Publication — IRIC
Several inhibitors of the Plk1 Polo-Box Domain turn out to be non-specific protein alkylators.
For almost a decade, there has been much interest in the development of chemical inhibitors of Polo-like kinase 1 (Plk1) protein interactions. Plk1 is a master regulator of the cell division cycle that controls numerous substrates. It is a promising target for cancer drug development. Inhibitors of the kinase domain of Plk1 had some success in clinical trials. However, they are not perfectly selective. In principle, Plk1 can also be inhibited by interfering with its protein interaction domain, the Polo-Box Domain (PBD). Selective chemical inhibitors of the PBD would constitute tools to probe for PBD-dependent functions of Plk1 and could be advantageous in cancer therapy. The discovery of Poloxin and thymoquinone as PBD inhibitors indicated that small, cell-permeable chemical inhibitors could be identified.
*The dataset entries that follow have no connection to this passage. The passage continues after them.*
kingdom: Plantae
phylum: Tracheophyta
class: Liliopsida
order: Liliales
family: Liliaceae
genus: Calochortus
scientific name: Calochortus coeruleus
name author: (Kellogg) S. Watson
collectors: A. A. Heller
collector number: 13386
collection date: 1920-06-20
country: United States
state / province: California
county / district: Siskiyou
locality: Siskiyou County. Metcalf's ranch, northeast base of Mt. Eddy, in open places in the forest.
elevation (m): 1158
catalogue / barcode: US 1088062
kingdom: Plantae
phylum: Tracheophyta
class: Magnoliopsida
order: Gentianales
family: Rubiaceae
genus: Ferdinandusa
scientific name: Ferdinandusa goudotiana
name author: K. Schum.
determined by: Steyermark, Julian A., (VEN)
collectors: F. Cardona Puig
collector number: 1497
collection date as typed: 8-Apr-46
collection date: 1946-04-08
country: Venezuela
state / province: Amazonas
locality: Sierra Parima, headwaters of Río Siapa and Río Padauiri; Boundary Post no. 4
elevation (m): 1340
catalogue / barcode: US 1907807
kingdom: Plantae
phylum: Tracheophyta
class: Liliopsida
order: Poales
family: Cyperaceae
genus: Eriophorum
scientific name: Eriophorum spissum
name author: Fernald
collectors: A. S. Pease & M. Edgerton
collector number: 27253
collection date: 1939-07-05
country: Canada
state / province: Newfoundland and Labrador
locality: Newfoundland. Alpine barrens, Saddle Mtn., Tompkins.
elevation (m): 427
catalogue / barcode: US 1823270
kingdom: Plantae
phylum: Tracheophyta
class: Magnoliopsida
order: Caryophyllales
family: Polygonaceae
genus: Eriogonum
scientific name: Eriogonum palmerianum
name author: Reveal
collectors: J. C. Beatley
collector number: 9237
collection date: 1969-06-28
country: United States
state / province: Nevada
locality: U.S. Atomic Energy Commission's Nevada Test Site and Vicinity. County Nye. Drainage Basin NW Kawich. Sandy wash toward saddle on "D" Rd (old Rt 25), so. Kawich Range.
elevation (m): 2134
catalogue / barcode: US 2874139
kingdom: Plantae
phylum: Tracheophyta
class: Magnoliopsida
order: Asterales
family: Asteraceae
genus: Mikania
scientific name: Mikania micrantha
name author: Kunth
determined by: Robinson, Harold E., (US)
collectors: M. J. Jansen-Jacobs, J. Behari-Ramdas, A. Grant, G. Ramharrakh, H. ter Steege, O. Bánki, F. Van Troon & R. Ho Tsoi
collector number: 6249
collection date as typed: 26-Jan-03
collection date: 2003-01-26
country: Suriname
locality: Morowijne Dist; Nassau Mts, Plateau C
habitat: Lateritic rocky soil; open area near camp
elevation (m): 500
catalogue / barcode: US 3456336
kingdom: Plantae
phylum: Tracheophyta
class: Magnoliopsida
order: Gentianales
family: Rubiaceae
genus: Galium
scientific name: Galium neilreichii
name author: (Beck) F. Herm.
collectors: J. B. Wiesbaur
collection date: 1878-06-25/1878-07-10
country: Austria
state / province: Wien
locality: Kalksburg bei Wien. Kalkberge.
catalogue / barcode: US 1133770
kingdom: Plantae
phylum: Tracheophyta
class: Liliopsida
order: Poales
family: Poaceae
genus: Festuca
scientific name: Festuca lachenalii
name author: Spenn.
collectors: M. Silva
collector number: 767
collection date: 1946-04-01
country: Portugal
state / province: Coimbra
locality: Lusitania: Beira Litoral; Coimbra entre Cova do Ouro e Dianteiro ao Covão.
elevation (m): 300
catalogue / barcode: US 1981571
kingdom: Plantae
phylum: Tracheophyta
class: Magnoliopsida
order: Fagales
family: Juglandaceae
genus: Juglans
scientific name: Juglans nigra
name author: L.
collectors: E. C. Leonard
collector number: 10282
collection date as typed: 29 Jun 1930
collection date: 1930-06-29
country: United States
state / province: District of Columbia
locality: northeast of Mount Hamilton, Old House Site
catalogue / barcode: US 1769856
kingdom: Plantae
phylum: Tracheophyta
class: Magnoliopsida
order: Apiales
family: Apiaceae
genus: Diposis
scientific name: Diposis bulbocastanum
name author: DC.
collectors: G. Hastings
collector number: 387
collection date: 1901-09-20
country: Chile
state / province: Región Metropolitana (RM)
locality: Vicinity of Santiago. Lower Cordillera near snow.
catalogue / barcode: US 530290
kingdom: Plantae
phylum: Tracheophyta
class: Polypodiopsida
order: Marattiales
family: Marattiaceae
Other efforts followed, including ours, reporting additional molecules capable of blocking the PBD. It is now clear that, unfortunately, most of these compounds are non-specific protein alkylators (defined here as groups covalently added via a carbon) that have little or no potential for the development of real Plk1 PBD-specific drugs. This situation should be minded by biologists potentially interested in using these compounds to study Plk1. Further efforts are needed to develop selective, cell-permeable PBD inhibitors.